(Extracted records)
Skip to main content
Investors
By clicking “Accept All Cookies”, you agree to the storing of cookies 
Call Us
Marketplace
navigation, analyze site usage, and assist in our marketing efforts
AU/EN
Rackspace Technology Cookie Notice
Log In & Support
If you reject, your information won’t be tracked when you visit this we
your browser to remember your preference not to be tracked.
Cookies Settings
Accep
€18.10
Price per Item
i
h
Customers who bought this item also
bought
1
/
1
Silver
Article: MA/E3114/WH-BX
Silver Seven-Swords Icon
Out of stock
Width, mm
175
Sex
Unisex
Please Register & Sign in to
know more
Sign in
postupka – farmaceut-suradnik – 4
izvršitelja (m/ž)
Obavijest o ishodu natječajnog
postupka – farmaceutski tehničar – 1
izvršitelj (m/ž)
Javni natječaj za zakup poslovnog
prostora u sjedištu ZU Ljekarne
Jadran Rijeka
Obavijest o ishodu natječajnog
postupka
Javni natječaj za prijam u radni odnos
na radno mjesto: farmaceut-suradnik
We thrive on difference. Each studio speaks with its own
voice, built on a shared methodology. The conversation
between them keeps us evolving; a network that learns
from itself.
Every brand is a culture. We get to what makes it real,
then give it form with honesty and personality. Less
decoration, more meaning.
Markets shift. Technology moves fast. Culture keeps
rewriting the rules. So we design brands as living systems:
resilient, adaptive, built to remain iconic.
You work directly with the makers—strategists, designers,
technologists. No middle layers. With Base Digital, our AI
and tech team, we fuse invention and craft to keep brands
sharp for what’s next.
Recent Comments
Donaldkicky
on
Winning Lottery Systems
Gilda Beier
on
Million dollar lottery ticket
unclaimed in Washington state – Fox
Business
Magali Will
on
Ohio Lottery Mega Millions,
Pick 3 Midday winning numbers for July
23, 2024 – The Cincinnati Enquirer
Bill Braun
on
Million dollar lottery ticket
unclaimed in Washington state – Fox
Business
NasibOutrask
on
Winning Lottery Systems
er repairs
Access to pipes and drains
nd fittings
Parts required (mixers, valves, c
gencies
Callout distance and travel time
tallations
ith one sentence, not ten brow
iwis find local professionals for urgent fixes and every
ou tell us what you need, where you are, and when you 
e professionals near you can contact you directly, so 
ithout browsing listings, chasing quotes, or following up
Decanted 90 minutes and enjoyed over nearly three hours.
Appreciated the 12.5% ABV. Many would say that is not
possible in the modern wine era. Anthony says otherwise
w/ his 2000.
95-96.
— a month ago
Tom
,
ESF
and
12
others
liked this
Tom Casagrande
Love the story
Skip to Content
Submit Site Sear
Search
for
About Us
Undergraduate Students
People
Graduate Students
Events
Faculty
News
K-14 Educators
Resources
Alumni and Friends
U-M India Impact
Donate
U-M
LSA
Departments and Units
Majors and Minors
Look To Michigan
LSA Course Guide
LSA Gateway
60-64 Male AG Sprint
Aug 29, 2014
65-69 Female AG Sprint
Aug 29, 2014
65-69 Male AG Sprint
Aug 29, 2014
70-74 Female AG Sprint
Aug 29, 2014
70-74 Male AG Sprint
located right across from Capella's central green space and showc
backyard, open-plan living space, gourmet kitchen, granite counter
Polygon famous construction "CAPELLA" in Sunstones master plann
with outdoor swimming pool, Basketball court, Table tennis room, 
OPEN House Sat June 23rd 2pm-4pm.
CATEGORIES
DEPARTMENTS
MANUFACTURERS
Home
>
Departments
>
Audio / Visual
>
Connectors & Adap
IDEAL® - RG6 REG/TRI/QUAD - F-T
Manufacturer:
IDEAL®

» TASK TO CARRY OUT: Line by line, copy the data above exactly as it reads.

» RESPONSE:
Skip to main content
Investors
By clicking “Accept All Cookies”, you agree to the storing of cookies 
Call Us
Marketplace
navigation, analyze site usage, and assist in our marketing efforts
AU/EN
Rackspace Technology Cookie Notice
Log In & Support
If you reject, your information won’t be tracked when you visit this we
your browser to remember your preference not to be tracked.
Cookies Settings
Accep
€18.10
Price per Item
i
h
Customers who bought this item also
bought
1
/
1
Silver
Article: MA/E3114/WH-BX
Silver Seven-Swords Icon
Out of stock
Width, mm
175
Sex
Unisex
Please Register & Sign in to
know more
Sign in
postupka – farmaceut-suradnik – 4
izvršitelja (m/ž)
Obavijest o ishodu natječajnog
postupka – farmaceutski tehničar – 1
izvršitelj (m/ž)
Javni natječaj za zakup poslovnog
prostora u sjedištu ZU Ljekarne
Jadran Rijeka
Obavijest o ishodu natječajnog
postupka
Javni natječaj za prijam u radni odnos
na radno mjesto: farmaceut-suradnik
We thrive on difference. Each studio speaks with its own
voice, built on a shared methodology. The conversation
between them keeps us evolving; a network that learns
from itself.
Every brand is a culture. We get to what makes it real,
then give it form with honesty and personality. Less
decoration, more meaning.
Markets shift. Technology moves fast. Culture keeps
rewriting the rules. So we design brands as living systems:
resilient, adaptive, built to remain iconic.
You work directly with the makers—strategists, designers,
technologists. No middle layers. With Base Digital, our AI
and tech team, we fuse invention and craft to keep brands
sharp for what’s next.
Recent Comments
Donaldkicky
on
Winning Lottery Systems
Gilda Beier
on
Million dollar lottery ticket
unclaimed in Washington state – Fox
Business
Magali Will
on
Ohio Lottery Mega Millions,
Pick 3 Midday winning numbers for July
23, 2024 – The Cincinnati Enquirer
Bill Braun
on
Million dollar lottery ticket
unclaimed in Washington state – Fox
Business
NasibOutrask
on
Winning Lottery Systems
er repairs
Access to pipes and drains
nd fittings
Parts required (mixers, valves, c
gencies
Callout distance and travel time
tallations
ith one sentence, not ten brow
iwis find local professionals for urgent fixes and every
ou tell us what you need, where you are, and when you 
e professionals near you can contact you directly, so 
ithout browsing listings, chasing quotes, or following up
Decanted 90 minutes and enjoyed over nearly three hours.
Appreciated the 12.5% ABV. Many would say that is not
possible in the modern wine era. Anthony says otherwise
w/ his 2000.
95-96.
— a month ago
Tom
,
ESF
and
12
others
liked this
Tom Casagrande
Love the story
Skip to Content
Submit Site Sear
Search
for
About Us
Undergraduate Students
People
Graduate Students
Events
Faculty
News
K-14 Educators
Resources
Alumni and Friends
U-M India Impact
Donate
U-M
LSA
Departments and Units
Majors and Minors
Look To Michigan
LSA Course Guide
LSA Gateway
60-64 Male AG Sprint
Aug 29, 2014
65-69 Female AG Sprint
Aug 29, 2014
65-69 Male AG Sprint
Aug 29, 2014
70-74 Female AG Sprint
Aug 29, 2014
70-74 Male AG Sprint
located right across from Capella's central green space and showc
backyard, open-plan living space, gourmet kitchen, granite counter
Polygon famous construction "CAPELLA" in Sunstones master plann
with outdoor swimming pool, Basketball court, Table tennis room, 
OPEN House Sat June 23rd 2pm-4pm.
CATEGORIES
DEPARTMENTS
MANUFACTURERS
Home
>
Departments
>
Audio / Visual
>
Connectors & Adap
IDEAL® - RG6 REG/TRI/QUAD - F-T
Manufacturer:
IDEAL®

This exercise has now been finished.